===== SELECTED EXTRACT =====

Studio album by Priscilla Ahn
- Released: June 27, 2012
- Genre: Indie pop
- Length: 49:52
- Label: EMI Music Japan

Priscilla Ahn chronology
| When You Grow Up (2011) | Natural Colors (2012) | Home ~ My Song Diary (2012) |

= Natural Colors =

Natural Colors is a covers album by Priscilla Ahn, sung in both English and Japanese. It was released in Japan on June 27, 2012 and reached a peak position of 186 on the Oricon Albums Chart. Ahn explained that the idea for the album started with her desire to record a collection of songs used in Studio Ghibli films before expanding to include other songs that she enjoyed.

===== RECORD EXTRACTS =====

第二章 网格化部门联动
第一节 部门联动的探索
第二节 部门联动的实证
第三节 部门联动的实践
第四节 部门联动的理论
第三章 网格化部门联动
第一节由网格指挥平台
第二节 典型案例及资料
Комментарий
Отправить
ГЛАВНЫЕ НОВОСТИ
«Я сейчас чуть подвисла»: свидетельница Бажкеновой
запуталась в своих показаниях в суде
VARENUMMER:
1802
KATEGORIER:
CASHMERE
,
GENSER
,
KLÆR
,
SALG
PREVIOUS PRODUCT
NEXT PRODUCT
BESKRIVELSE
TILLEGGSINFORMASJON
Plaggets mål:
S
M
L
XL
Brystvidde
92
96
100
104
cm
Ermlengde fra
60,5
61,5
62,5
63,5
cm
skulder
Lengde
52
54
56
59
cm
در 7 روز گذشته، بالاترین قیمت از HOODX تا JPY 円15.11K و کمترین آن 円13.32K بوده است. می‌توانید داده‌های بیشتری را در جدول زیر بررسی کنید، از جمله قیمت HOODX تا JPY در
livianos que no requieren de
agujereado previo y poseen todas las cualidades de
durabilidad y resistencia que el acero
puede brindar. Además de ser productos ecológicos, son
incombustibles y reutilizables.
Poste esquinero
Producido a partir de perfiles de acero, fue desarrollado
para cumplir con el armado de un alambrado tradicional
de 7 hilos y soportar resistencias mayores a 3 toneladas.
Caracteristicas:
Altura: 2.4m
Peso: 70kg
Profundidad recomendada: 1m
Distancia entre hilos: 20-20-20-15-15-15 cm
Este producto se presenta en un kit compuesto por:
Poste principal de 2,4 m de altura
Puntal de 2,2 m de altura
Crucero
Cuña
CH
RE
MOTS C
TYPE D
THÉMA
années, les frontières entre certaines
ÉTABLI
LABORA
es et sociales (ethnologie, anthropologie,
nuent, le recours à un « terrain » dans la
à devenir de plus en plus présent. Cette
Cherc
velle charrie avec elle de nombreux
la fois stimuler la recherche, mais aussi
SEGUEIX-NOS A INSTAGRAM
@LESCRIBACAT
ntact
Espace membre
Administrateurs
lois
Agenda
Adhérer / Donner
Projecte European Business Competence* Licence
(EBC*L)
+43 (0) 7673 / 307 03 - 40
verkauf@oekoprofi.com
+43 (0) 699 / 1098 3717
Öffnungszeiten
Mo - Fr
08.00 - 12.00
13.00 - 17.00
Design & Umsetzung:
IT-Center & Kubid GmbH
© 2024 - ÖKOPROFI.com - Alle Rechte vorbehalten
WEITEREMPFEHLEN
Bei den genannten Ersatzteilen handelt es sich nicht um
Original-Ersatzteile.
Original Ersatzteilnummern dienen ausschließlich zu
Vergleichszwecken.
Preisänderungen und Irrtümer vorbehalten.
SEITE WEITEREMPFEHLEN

=====

EXERCISE PROMPT — Reproduce a passage of the Natural Colors page word for word, beginning at "Priscilla Ahn chronology" and stopping after "that she enjoyed.". These records have no connection to the Natural Colors page.

ANSWER FOR THIS EXERCISE —
Priscilla Ahn chronology
| When You Grow Up (2011) | Natural Colors (2012) | Home ~ My Song Diary (2012) |

= Natural Colors =

Natural Colors is a covers album by Priscilla Ahn, sung in both English and Japanese. It was released in Japan on June 27, 2012 and reached a peak position of 186 on the Oricon Albums Chart. Ahn explained that the idea for the album started with her desire to record a collection of songs used in Studio Ghibli films before expanding to include other songs that she enjoyed.